What you have to do >>
All lines of the listing that contain "linejoin" should be shown in full.

Recorded data >>
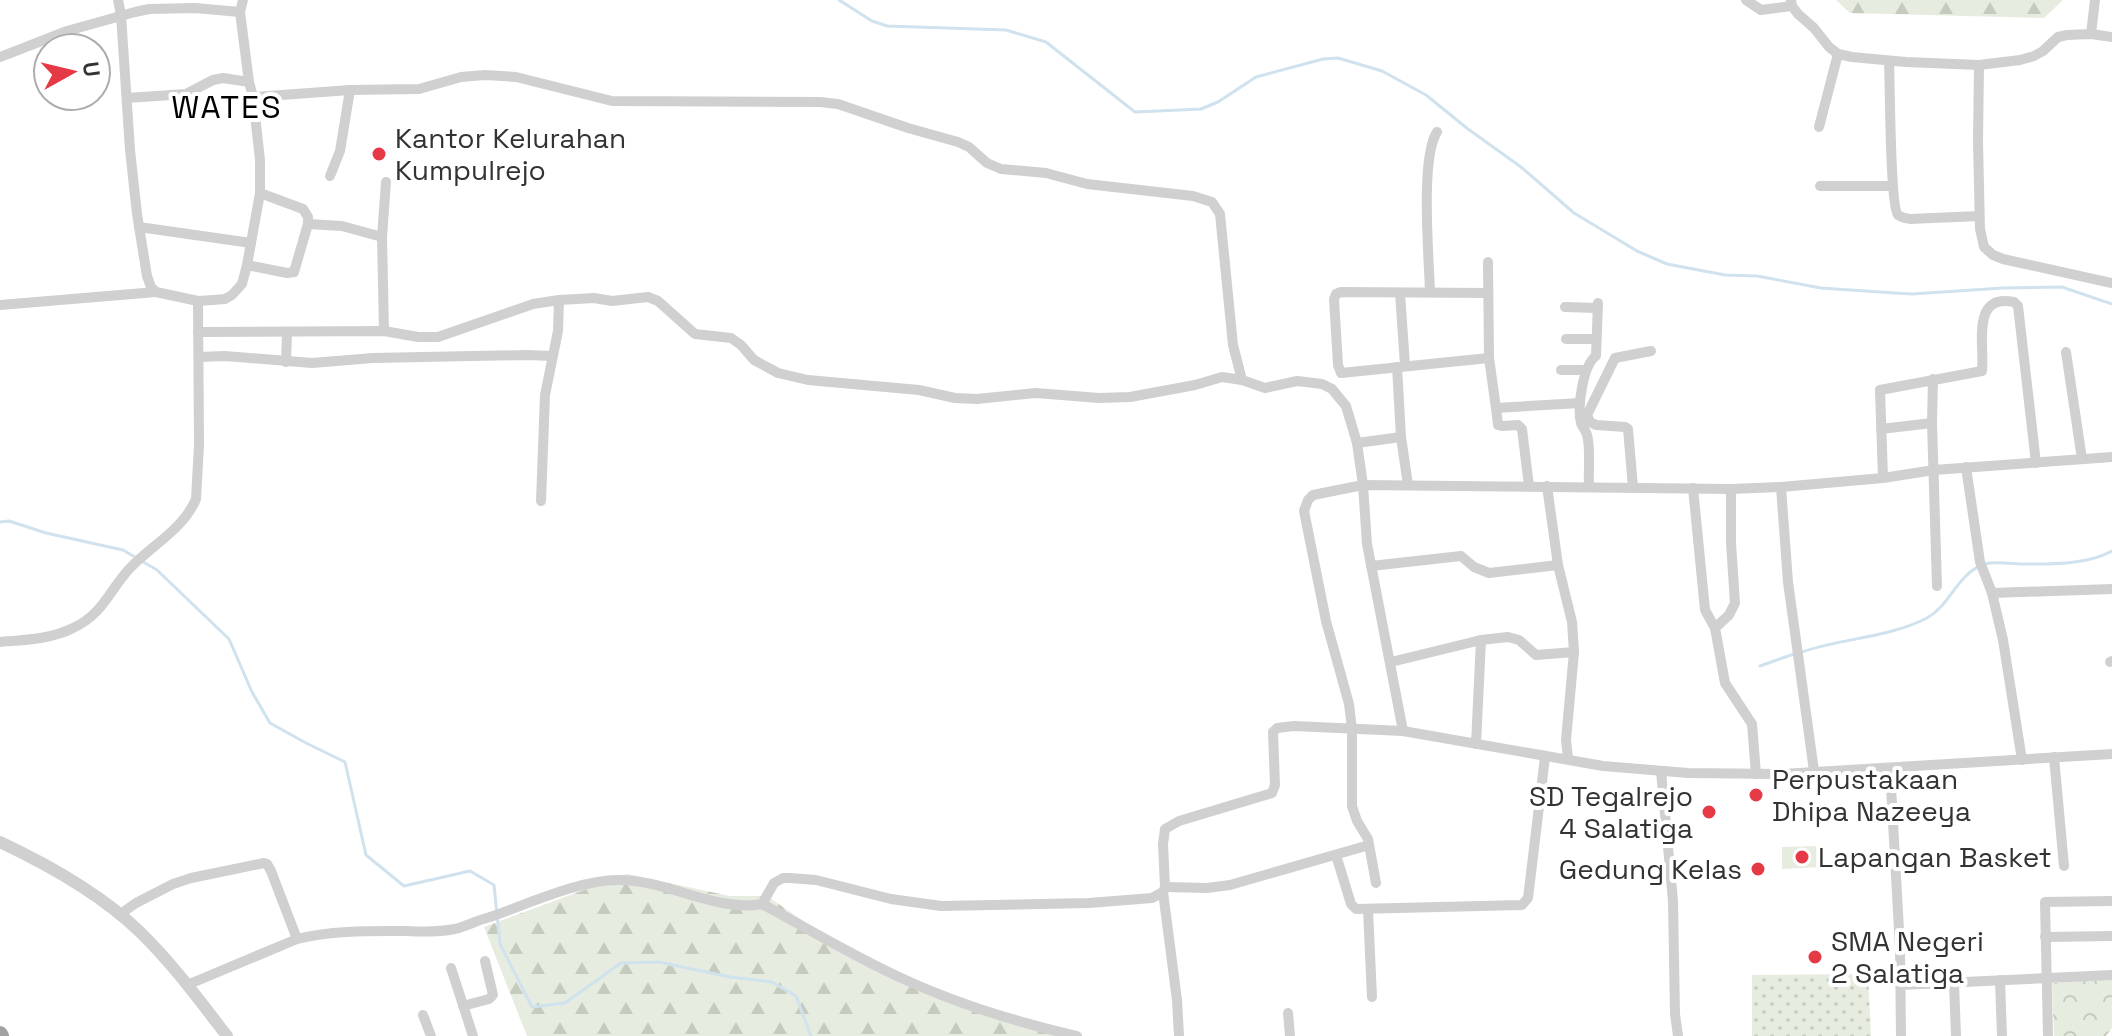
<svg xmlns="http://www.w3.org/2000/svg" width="2112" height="1036" font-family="'Space Grotesk',sans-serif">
	<defs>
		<pattern id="grass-dots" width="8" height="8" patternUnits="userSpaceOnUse" patternTransform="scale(2)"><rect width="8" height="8" fill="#e6ecdf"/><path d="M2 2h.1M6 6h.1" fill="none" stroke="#c6cbc0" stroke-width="1.8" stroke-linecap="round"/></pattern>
		<pattern id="forest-firs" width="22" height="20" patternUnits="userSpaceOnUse" patternTransform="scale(2)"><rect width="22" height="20" fill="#e6ecdf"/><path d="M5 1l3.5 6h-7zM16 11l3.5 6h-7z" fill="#c6cbc0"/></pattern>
		<pattern id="park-crowns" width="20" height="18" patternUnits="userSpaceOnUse" patternTransform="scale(2)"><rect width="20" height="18" fill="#e6ecdf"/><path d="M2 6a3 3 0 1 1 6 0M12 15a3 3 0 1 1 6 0" fill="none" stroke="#c6cbc0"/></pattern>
	</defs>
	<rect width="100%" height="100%" fill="#fff"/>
	<path fill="url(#grass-dots)" d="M1868,974l3,62h-119v-61z"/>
	<g fill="url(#forest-firs)">
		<path d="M1836,0h227l-19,18 -194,-5z"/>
		<path d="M627,874l103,22h37l55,38 76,41 165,61h-536l-43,-109z"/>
	</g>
	<path fill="url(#park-crowns)" d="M2112,979v49l-6,8h-52l-2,-53z"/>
	<path fill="#e6ecdf" d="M1821,846v21l-39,2v-22z"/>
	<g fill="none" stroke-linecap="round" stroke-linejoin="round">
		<g stroke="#cfe2ee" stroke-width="3">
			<path d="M839,0l33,21 15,5 119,4 40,12 89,70 66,-3 17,-7 38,-25 67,-18 15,-1 44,13 44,24 42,34 53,38 53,46 63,38 30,13 58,11 32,1 64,12 74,5 17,1 91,-6 59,-1 50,17"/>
			<path d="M0,522l9,-1 37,12 77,17 34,20 72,69 23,53 18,31 36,20 39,19 21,93 38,31 66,-15 24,14 6,59 32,63 33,-4 56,-40 38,-1 71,15 42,5 24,14 15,40"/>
			<path d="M1802,652c40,-14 86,-14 125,-34 24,-13 30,-45 58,-54 11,-3 24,0 36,0 30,0 65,1 91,-13"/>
			<path d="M1760,666l34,-12"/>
		</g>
		<g stroke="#d0d0d0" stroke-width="10">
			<path d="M118,0l3,15 9,135 7,64 10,62 4,11 5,5 42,9 15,-1 12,-1 7,-4 10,-11 5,-19 13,-72v-33l-7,-63"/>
			<path d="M1746,0l15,10 31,-4"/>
			<path d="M1791,0l1,6 6,8 16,14 15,19 9,7 14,3 54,5 73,3 41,-5 14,-4 9,-5 15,-14 9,-2 24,-1 21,3"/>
			<path d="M240,12l3,-12"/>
			<path d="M2091,34l4,-34"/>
			<path d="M0,57l67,-26 68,-19 14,-3 46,-1 45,4 9,70 4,15 97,-7 69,-1 42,-12 24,-2 31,2 96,24 208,1 18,2 70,24 50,14 11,5 18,16 14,6 45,4 41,11 106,12 19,6 8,12 13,131 9,35 23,8 32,-7 25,3 10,5 14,17 11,37 6,42 4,59 36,187"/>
			<path d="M1889,61c1,20 1,145 9,154 4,3 8,3 12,4l69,-3"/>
			<path d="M1979,65l-1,77 2,87 4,18 9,8 10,4 109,24"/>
			<path d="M127,98l59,-4 27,-14 10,-2 26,4"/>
			<path d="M1819,127l19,-73"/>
			<path d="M330,176l10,-25 10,-61"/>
			<path d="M1820,186h73"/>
			<path d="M308,224l34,2 40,11"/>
			<path d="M139,227l112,16"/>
			<path d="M1488,262l1,96 7,50 84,-5"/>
			<path d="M247,265l40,8 7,-1 14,-48v-7l-5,-8 -43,-16"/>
			<path d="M1430,292c-1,-35 -10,-134 7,-160"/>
			<path d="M1400,293l5,72"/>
			<path d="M1488,293l-147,-1 -5,2 -2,5 4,66 3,8 148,-15"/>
			<path d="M559,300l35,-2 18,3 36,-4 10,4 37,33 36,4 10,7 13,15 24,13 30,7 111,10 36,8 22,1 59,-6 63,5 31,-1 65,-12 27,-8 20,3"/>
			<path d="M0,305l156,-13"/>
			<path d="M1565,307l32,1"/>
			<path d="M384,331l-2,-94 4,-55"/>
			<path d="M198,332l186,-1 34,6h20l95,-33 26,-4 -1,31 -13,64 -4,106"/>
			<path d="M1566,339h30"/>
			<path d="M2066,352l16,107"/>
			<path d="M199,357l26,-1 87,7 61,-5 155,-3 24,1"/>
			<path d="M286,362l1,-29"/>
			<path d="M1397,367l4,70 7,48"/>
			<path d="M1561,370h25"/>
			<path d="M1933,379l-1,44 5,163"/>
			<path d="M1496,408l2,17 4,1 16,-1 4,4 7,57"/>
			<path d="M1881,429l51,-6"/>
			<path d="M1357,443l44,-6"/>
			<path d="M1966,467l14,95 12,31 11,47 19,120"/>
			<path d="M1883,478l-3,-88 102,-19c3,-24 -12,-78 32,-69l4,4 18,157"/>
			<path d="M1547,486l11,79 14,57 2,30 -8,88 2,19"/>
			<path d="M1589,486c-1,-14 2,-38 -2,-51 -1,-5 -5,-8 -6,-12 -4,-16 2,-58 15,-67l2,-53"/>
			<path d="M1633,487l-5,-58 -3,-2 -29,-2 -6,-3 -3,-7 28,-57 36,-7"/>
			<path d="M1781,487l7,95 26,189"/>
			<path d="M1693,488l12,122 10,18"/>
			<path d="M1731,489v54l4,60 -6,12 -14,13 10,55 27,41 4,50"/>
			<path d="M1371,566l90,-10 13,11 15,6 69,-8"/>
			<path d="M1992,593l120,-4"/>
			<path d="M0,642c24,-2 52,-3 73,-14 31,-14 37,-40 59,-62 22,-22 52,-38 64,-67l3,-54 -1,-144"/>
			<path d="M1391,662l90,-22 27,-3 11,3 17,15 38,-3"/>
			<path d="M2110,662l2,-1"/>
			<path d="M1476,744l5,-104"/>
			<path d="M2054,757l10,109"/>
			<path d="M1890,769l10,179 1,88"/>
			<path d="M1661,771l12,130 2,113 3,22"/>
			<path d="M1336,855l15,49 5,5 166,-4 6,-7 17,-141"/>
			<path d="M1376,883l-8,-44 -11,-18 -5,-15v-77l-3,-25 -23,-83 -22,-110 4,-11 5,-5 50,-10 368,4 50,-2 102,-9 51,-8 178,-13"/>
			<path d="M1165,887l42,1 23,-3 139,-40"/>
			<path d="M1163,892l14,108 2,36"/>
			<path d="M762,904c45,24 89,51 135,72 57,27 119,46 180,60"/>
			<path d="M1368,910l4,87"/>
			<path d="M119,915l17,-12 37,-19 18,-6 73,-15 3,1 4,7 26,68c35,-9 74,-8 110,-8 16,1 32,1 48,-2 12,-3 23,-9 35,-12 38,-13 89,-37 128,-37 46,-1 100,33 144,24l12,-21 9,-5h7l26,2 75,19 50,7 148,-3 63,-5 11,-6 2,-5 -2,-43 2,-15 14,-8 93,-28 3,-8 -2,-53 4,-4 17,-2 109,5 200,35 85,7 94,1 330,-20"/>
			<path d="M2045,937l67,-1"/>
			<path d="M451,968l22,68"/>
			<path d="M2000,980l2,56"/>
			<path d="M1954,983l2,53"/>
			<path d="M187,985l110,-46"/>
			<path d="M1900,985l212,-10"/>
			<path d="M463,1006l26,-7 4,-4 -8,-34"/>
			<path d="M1288,1013l2,23"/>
			<path d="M423,1015l8,21"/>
			<path d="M2048,1036l-3,-134 67,-1"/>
		</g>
		<path stroke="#d0d0d0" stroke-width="12" d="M0,842c49,23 101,52 140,90 32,31 60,69 87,104"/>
		<path stroke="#a2a2a2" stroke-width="16" d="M0,1034l1,2"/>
	</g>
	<g fill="#e63946" stroke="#fff" stroke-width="3">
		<circle cx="379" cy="154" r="8"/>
		<circle cx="1756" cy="795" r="8"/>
		<circle cx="1709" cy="812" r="8"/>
		<circle cx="1802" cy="857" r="8"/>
		<circle cx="1758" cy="869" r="8"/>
		<circle cx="1815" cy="957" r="8"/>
	</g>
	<g text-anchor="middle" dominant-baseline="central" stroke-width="8" stroke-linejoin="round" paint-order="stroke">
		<g font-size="28" fill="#333" stroke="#fff" text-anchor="start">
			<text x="395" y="138">Kantor Kelurahan<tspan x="395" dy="32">Kumpulrejo</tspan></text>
			<text x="1772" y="779">Perpustakaan<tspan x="1772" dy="32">Dhipa Nazeeya</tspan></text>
			<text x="1693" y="796" text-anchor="end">SD Tegalrejo<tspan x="1693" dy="32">4 Salatiga</tspan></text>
			<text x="1818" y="857">Lapangan Basket</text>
			<text x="1742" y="869" text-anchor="end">Gedung Kelas</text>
			<text x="1831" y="941">SMA Negeri<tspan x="1831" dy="32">2 Salatiga</tspan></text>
		</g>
		<g font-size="32" letter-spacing="2" fill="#000" stroke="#fff">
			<text x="227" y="107">WATES</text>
		</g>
	</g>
	<g transform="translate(72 72) rotate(82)"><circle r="38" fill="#ffffff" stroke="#adadad" stroke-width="2"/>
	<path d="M0-6L14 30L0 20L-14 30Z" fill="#e63946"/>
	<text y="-12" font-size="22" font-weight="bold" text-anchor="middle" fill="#333333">U</text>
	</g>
</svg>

Task response >>
	<g fill="none" stroke-linecap="round" stroke-linejoin="round">
	<g text-anchor="middle" dominant-baseline="central" stroke-width="8" stroke-linejoin="round" paint-order="stroke">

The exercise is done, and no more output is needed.